La generación y distribución de la energía eléctrica en Guatemala está en manos privadas. Deocsa distribuye energía en nueve departamentos en la región suroccidental y Deorsa la comercializa en diez en el nororiente. La también compañía española Iberdrola, que opera la Empresa Eléctrica de Guatemala, cubre Guatemala, Escuintla y Sacatepéquez. Estas empresas fueron establecidas con bienes del Instituto de Electrificación, INDE, y después fueron vendidas en 1999. La mayoría de acciones de la EEGSA, que antes eran propiedad del Estado, fueron negociadas en 1998. En 2004 se vendieron las últimas acciones de Deorsa y Deocsa. Unión Fenosa, de capital español, adquirió la mayoría. El 9% de las acciones pertenecen a inversionistas nacionales.

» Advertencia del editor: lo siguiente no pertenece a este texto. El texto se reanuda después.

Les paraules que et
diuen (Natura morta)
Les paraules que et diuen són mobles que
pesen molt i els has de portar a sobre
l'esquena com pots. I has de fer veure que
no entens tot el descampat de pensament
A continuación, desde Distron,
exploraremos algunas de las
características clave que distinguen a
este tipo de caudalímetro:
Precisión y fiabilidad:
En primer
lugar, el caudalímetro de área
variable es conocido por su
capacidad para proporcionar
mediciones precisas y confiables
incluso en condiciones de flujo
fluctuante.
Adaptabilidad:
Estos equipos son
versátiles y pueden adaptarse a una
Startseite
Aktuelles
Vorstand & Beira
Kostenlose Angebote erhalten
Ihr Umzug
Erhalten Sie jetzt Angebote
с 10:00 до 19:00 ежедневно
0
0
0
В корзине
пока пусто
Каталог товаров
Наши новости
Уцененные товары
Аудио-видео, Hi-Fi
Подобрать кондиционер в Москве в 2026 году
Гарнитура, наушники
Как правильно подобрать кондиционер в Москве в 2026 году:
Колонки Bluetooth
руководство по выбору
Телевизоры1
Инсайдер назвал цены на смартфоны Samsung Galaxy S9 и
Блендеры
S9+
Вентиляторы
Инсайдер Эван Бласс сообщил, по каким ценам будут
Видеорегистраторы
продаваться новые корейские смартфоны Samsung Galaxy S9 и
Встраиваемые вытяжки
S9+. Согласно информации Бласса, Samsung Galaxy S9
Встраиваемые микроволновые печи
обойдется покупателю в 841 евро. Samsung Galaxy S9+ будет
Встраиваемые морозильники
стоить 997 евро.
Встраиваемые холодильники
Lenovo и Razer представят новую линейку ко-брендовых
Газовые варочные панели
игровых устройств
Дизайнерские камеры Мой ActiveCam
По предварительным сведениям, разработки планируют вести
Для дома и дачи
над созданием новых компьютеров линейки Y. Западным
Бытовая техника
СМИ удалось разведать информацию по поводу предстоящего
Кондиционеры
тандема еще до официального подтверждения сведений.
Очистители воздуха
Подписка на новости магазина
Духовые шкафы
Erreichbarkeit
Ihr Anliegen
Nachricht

En nuestro país, el servicio del sistema eléctrico es más caro e ineficiente desde que está en manos privadas. El alza internacional del precio del petróleo justificó continuar la construcción de hidroeléctricas. Entre 1989 y 2003 los empresarios las edificaron en el Río Capulín (Escuintla), Río Las Vacas (Guatemala), Río Bobos, Matanzas y San Isidro Chislascó (Baja Verapaz). En las cinco están involucrados los Ayau Cordón y Minondo Ayau que, en las dos últimas, se asociaron con Tecnoguat y Enel Latinoamérica. La última es propietaria de la hidroeléctrica Canadá, construida en el río Samalá, Quetzaltenango.
El grupo de los Bosch-Gutiérrez tiene la propiedad de las hidroeléctricas Las Vacas I y II, y Renace, en el río Cahabón, Alta Verapaz. Están asociados con Enel Latinoamérica para construir la hidroeléctrica Santa Teresa, en el río Polochic, Alta Verapaz. En agosto de 2005, el gerente del INDE, Carlos Colom, presentó 36 proyectos de pequeñas centrales hidroeléctricas.
Los empresarios obtienen privilegios del poder político. En lugar de competencia económica hay una competencia por rentas a conseguir del Estado, sin que exista contraparte productiva. Las prerrogativas limitan el acceso a las actividades económicas, segmentan los mercados y restringen la movilidad de los factores de producción, en perjuicio, principalmente, de las personas de menores recursos.